If you haven’t yet had a chance to stop by the newest exhibit to see Andy Warhol’s Marilyn Monroe or Roy Lichtenstein’s awe-inspiring pop art in the Beatrice M. Haggerty Gallery, “Poets, Painters, and Paper: Post-World War II Art Exhibit” is ending this Saturday, Dec. 17, but not before a closing reception today, Thursday, Dec. 15, from 5:30 to 8 p.m., featuring presentations by the exhibit’s curators from the Wichita Falls Museum of Art (WFMA) at Midwestern State University.

Co-curated by Curator of Collections and Exhibitions Danny Bills and Assistant Professor of English Todd Giles, Ph.D., the exhibition features an array of Post-World War II American prints and poetry broadsides from various artists throughout the printmaking renaissance of the 60s and 70s. “Poets, Painters, and Paper” explores the cross-fertilization of the visual and literary arts made possible by the printmaking renaissance, fostered by studios and workshops in Los Angeles, San Francisco, Berkeley and New York City.

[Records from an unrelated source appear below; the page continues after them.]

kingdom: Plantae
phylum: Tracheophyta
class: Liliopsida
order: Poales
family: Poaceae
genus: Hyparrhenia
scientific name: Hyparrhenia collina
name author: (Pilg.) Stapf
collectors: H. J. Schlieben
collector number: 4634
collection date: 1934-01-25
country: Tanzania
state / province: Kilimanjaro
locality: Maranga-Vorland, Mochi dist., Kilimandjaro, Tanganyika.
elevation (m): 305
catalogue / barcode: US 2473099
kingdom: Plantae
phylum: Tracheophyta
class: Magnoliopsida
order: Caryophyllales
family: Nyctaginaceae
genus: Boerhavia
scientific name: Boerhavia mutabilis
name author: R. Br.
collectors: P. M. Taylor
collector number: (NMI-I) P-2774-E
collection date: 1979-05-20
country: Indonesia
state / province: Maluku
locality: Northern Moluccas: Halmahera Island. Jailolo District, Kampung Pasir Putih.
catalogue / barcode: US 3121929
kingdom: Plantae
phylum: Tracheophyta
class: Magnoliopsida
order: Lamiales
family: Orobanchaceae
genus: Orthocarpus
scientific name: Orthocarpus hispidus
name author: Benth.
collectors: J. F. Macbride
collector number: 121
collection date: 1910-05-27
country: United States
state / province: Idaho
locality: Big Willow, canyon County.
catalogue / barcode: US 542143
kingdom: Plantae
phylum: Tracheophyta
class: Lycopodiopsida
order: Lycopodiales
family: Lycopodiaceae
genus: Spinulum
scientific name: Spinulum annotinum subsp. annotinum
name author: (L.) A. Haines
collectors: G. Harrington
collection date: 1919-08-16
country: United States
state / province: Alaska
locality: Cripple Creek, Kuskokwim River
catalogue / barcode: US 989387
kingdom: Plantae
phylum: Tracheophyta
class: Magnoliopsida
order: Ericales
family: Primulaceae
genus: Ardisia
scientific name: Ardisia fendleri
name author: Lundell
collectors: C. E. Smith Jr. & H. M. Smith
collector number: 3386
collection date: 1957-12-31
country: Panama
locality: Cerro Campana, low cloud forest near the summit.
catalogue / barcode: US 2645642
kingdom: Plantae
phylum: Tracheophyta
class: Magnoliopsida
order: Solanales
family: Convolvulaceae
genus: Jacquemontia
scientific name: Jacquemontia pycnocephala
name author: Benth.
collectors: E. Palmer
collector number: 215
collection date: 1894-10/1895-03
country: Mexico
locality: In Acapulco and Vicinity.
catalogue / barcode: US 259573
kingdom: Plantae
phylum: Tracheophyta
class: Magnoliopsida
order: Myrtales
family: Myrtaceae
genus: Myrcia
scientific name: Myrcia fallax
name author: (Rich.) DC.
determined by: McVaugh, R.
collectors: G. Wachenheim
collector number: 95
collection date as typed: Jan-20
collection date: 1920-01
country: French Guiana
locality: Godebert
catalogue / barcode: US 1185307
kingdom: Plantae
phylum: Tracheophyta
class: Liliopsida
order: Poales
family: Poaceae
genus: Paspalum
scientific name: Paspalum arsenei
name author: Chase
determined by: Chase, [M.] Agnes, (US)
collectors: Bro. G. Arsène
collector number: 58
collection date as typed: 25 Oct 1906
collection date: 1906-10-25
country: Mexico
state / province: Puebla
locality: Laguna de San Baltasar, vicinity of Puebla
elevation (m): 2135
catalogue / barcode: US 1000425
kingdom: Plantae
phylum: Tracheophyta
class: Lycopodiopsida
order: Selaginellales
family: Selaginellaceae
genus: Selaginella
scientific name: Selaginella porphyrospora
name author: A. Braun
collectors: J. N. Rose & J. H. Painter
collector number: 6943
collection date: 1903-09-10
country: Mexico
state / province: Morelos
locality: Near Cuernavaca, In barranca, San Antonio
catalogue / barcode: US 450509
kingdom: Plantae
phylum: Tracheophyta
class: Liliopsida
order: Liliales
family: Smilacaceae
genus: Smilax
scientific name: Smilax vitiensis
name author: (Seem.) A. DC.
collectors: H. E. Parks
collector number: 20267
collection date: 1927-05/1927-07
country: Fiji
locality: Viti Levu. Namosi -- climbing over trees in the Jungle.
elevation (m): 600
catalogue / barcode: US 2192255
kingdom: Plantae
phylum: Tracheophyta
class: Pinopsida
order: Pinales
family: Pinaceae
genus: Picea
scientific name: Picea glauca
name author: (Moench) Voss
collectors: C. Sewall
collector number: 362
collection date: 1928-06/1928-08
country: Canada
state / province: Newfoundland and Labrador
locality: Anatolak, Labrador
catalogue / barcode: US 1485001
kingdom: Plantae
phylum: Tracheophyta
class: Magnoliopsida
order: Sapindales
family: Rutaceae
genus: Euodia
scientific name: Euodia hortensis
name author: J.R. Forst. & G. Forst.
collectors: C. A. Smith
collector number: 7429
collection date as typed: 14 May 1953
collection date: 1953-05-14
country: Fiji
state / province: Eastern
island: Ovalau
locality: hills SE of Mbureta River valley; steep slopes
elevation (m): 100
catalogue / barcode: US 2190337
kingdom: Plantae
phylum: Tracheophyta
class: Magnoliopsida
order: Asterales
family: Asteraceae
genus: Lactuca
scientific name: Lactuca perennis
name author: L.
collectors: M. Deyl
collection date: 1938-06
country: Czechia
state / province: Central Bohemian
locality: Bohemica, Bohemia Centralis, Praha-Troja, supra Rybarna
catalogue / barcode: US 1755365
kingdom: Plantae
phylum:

What originated in Ireland as a economic way for writers to publish poetry, broadsides prints allowed for artists and poets to collaborate on visual effects. “There’s a lot of interdisciplinary work at play here,” said Interim Curator at the Haggerty Gallery Christina Haley.

“Poets, Painters, and Paper” puts together close to 70 different artists, showing the evolution of printmaking — and the entire exhibit was put together by a group of graduate art students, Courtney Googe, Calli Nissen, Tony Veronese, Joseph Guzman and Matthew Jones, and one gallery student worker Raphael Cavanna. Students learned what it takes to put on a professional exhibit and handle valuable, priceless works of art. They were also responsible for arranging and designing the exhibit, maintaining adequate humidity levels in the gallery and setting up special lighting so the artwork is preserved.

“There’s a lof of creative stuff going on behind the bushes in the Art Village,” said Haley.

After seeing Warne Thiebaud’s linocut art work, Gumball Machine, as she was helping arrange the exhibit, Googe “fell in love” with the work for its use of color and pattern, after studying the printmaking renaissance period in her art history classes. Work like this, she said, inspires her own printmaking.

“I can’t believe I can walk five minutes and see this level of work, it’s like being at the Chicago Institute,” said English major Joseph Flynn, BA ’17, who visited the exhibit at the beginning of December.